In 1939, on the eve of WW2 missionaries were evacuated from Europe. This evacuation was before cell phones, the internet, and even regular telephone communication. Missionaries received telegrams telling them to leave, and began their exodus westward. In many cases they left without knowing how to find each other, how to communicate with their leadership, how to get thru closed borders, and how they would actually leave the European continent. Many miracles happened during this evacuation to get everyone safely out. Similar miracles are happening and will be happening to get everyone home during this evacuation.
Here are two articles that you might find interesting about the 1939 evacuation effort.
European evacuation was ‘a miracle’
The Evacuation of the Czechoslovak and German Missions at the Outbreak of World War II
Let us keep all of these missionaries and their families in our prayers.

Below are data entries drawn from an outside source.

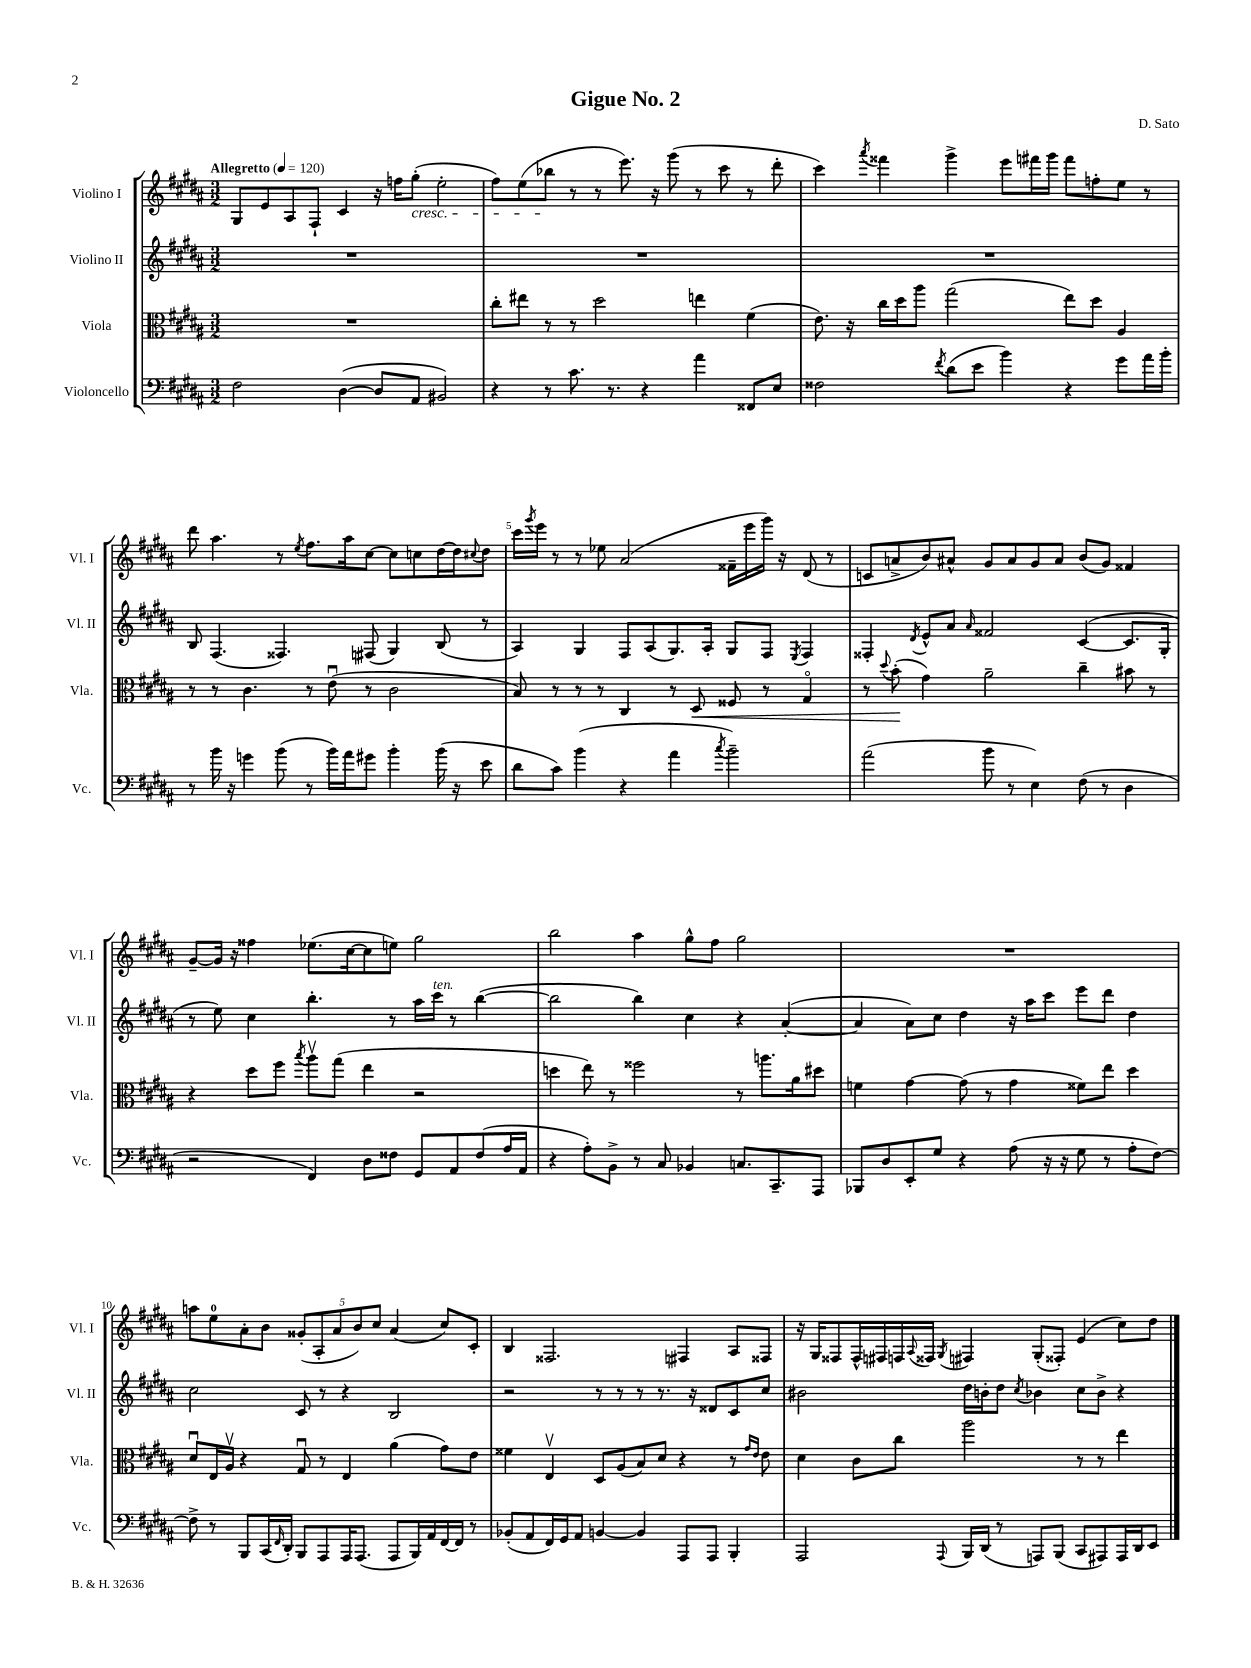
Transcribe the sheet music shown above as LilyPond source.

\header { title = "Gigue No. 2" composer = "D. Sato" }
<<
\new StaffGroup <<
\new Staff = "s0" \with { instrumentName = "Violino I" shortInstrumentName = "Vl. I" } {
    \clef treble \key b \major \numericTimeSignature \time 3/2 \tempo "Allegretto" 4 = 120
    gis8 e'8 ais8 fis8-! cis'4 r16 f''16 gis''8-.\cresc( e''2-. |
    fis''8) e''8( bes''8\! r8 r8 e'''8.) r16 gis'''8( r8 cis'''8 r8 dis'''8-. |
    cis'''4) \acciaccatura { ais'''8 } fisis'''4 gis'''4-> e'''8 fis'''16 gis'''16 fis'''8 f''8-. e''8 r8 |
    dis'''8 ais''4. r8 \acciaccatura { e''8 } fis''8. ais''16 cis''8~ cis''8 c''8 dis''16~ dis''16 \appoggiatura { cis''8 } dis''8 |
    cis'''16 \acciaccatura { gis'''8 } e'''16 r8 r8 ees''8 ais'2( fisis'16-- e'''16 gis'''16) r16 dis'8( r8 |
    c'8 a'8-> b'8) ais'8-^ gis'8 ais'8 gis'8 ais'8 b'8( gis'8) fisis'4 |
    gis'8~-- gis'16 r16 fisis''4 ees''8.( cis''16~ cis''8 e''8) gis''2 |
    b''2 ais''4 gis''8-^ fis''8 gis''2 |
    R1. |
    a''8 e''8-0 ais'8-. b'8 \tuplet 5/4 { gisis'8-.( ais8-. ais'8 b'8) cis''8 } ais'4( cis''8) cis'8-. |
    b4 fisis2. fis4 ais8 fisis8 |
    r16 gis16 fisis8 fisis16-^ fis16 f16 \appoggiatura { ais8 } fisis16 \acciaccatura { gis8 } fis4 gis8-.( fisis8-.) e'4( cis''8) dis''8 \bar "|." |
}
\new Staff = "s1" \with { instrumentName = "Violino II" shortInstrumentName = "Vl. II" } {
    \clef treble \key b \major \numericTimeSignature \time 3/2
    R1. |
    R1. |
    R1. |
    b8 fis4.( fisis4.) fis8( gis4) b8( r8 |
    ais4) gis4 fis8 ais8( gis8.) ais16-. gis8 fis8 \acciaccatura { e8 } fis4 |
    fisis4-. \acciaccatura { dis'8 } e'8-^ ais'8 \grace { ais'16 } fisis'2 cis'4~( cis'8. gis16-. |
    r8 e''8) cis''4 b''4.-. r8 ais''16 cis'''16^\markup { \italic "ten." } r8 b''4~( |
    b''2 b''4) cis''4 r4 ais'4~-.( |
    ais'4 ais'8) cis''8 dis''4 r16 ais''16 cis'''8 e'''8 dis'''8 dis''4 |
    cis''2 cis'8 r8 r4 b2 |
    r2 r8 r8 r8 r8. r16 disis'8 cis'8 cis''8 |
    bis'2 dis''16 b'16-. dis''8 \acciaccatura { cis''8 } bes'4 cis''8 bes'8-> r4 \bar "|." |
}
\new Staff = "s2" \with { instrumentName = "Viola" shortInstrumentName = "Vla." } {
    \clef alto \key b \major \numericTimeSignature \time 3/2
    R1. |
    cis''8-. eis''8 r8 r8 dis''2 e''4 fis'4( |
    e'8.) r16 cis''16 dis''16 ais''8 gis''2( e''8) dis''8 ais4 |
    r8 r8 cis'4. r8 e'8\downbow( r8 cis'2 |
    b8) r8 r8 r8 cis4 r8 dis8\< fisis8 r8 gis4\flageolet |
    r8 \appoggiatura { dis''8 } b'8-.\!( gis'4) ais'2-- cis''4-- bis'8 r8 |
    r4 dis''8 fis''8 \acciaccatura { b''8 } ais''8\upbow gis''8( e''4 r2 |
    d''4 e''8) r8 fisis''2 r8 a''8. ais'16 dis''8 |
    f'4 gis'4~ gis'8( r8 gis'4 fisis'8) e''8 dis''4 |
    dis'8\downbow e16 ais16\upbow r4 gis8\downbow r8 e4 ais'4( gis'8) e'8 |
    fisis'4 e4\upbow dis8 ais8( b8) dis'8 r4 r8 \grace { gis'16 e'16 } e'8 |
    dis'4 cis'8 cis''8 ais''2 r8 r8 e''4 \bar "|." |
}
\new Staff = "s3" \with { instrumentName = "Violoncello" shortInstrumentName = "Vc." } {
    \clef bass \key b \major \numericTimeSignature \time 3/2
    fis2 dis4~( dis8 ais,8 bis,2) |
    r4 r8 cis'8. r8. r4 ais'4 fisis,8 e8 |
    fisis2 \acciaccatura { fis'8 } dis'8( e'8 b'4) r4 gis'8 ais'16 b'16-. |
    r8 b'16 r16 g'4 b'8( r8 b'16) ais'16 gis'8 b'4-. b'16( r16 e'8 |
    dis'8 cis'8) b'4( r4 ais'4 \acciaccatura { cis''8 } b'2--) |
    ais'2( b'8 r8 e4) fis8( r8 dis4 |
    r2 fis,4) dis8 fisis8 gis,8 ais,8 fisis8( ais16 ais,16 |
    r4 ais8-.) b,8-> r8 cis8 bes,4 c8. cis,8.-- ais,,8 |
    bes,,8 dis8 e,8-. gis8 r4 ais8( r16 r16 gis8 r8 ais8-. fis8~) |
    fis8-> r8 b,,8 cis,16( \grace { fis,16 } dis,16-.) b,,8 ais,,8 ais,,16 ais,,8.( ais,,8 b,,16) ais,16 fis,16~ fis,16 r8 |
    bes,8-.( ais,8 fis,16) gis,16 ais,8 b,4~ b,4 ais,,8 ais,,8 b,,4-. |
    ais,,2 \appoggiatura { ais,,8 } b,,16 dis,16( r8 a,,8) b,,8( cis,8 ais,,8) ais,,16 dis,16 e,8 \bar "|." |
}
>>
>>
\layout { \context { \Score \override BarNumber.break-visibility = ##(#f #t #t) barNumberVisibility = #(every-nth-bar-number-visible 5) } }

The young man who lives across from me went to Latvia on his mission. He was due for release at the end of May but events caught up to him. He left the mission field two days before the border closed and arrived home just before the earthquake that closed the airport. His homecoming talk was published as an audio file and we listened to it after my son blessed the sacrament in our home. As I returned from some necessary banking, done at the drive-thu with hand sanitizer handy to dose my hands between each time I handled the equipment of the drivethru, I was grateful that the cash I received was in an envelope. I plan to iron it before doing anything further. It is a true joy to me that none of my children has been seriously affected by this adventure. Four of them or their spouses currently telecommute. Two work at hospitals and take the risk of being exposed to contagion. A son-in-law works at a small factory which thanks, to the currently moderate policies in our state, is still employed. Most of my grandchildren were already being home schooled so there was no difficulty carrying on as usual. The majority of my children are doing relatively well because they have been prudent. They had emergency funds in place and were not living ‘hand to mouth’. Most had a surplus of food and other items that meant they didn’t have to haunt the limited resources of the stores. Utah led the list of panicked grocery buying. I believe this may be tied to the sudden realization by many who are members of the Church that they had procrastinated following the advice of prophets for several generations and were trying to make up at the last minute. I was able to alleviate the immediate needs of the least prepared of my progeny by taking a load of food and sanitary equipment to their home, giving ‘air hugs’ to my grandchildren from behind the closed window of my car. I am grateful for leadership that felt inspired to make ‘home church’ and carrying out ministering duties via text and phone calls a relatively easy transition. Several very precious things have happened but the cutest was a four year old great-granddaughter who became indignant as her father ate the remaining pieces of the fry bread her mother had prepared for the sacrament. “You shouldn’t eat Jesus’s snack.” she reproved her father.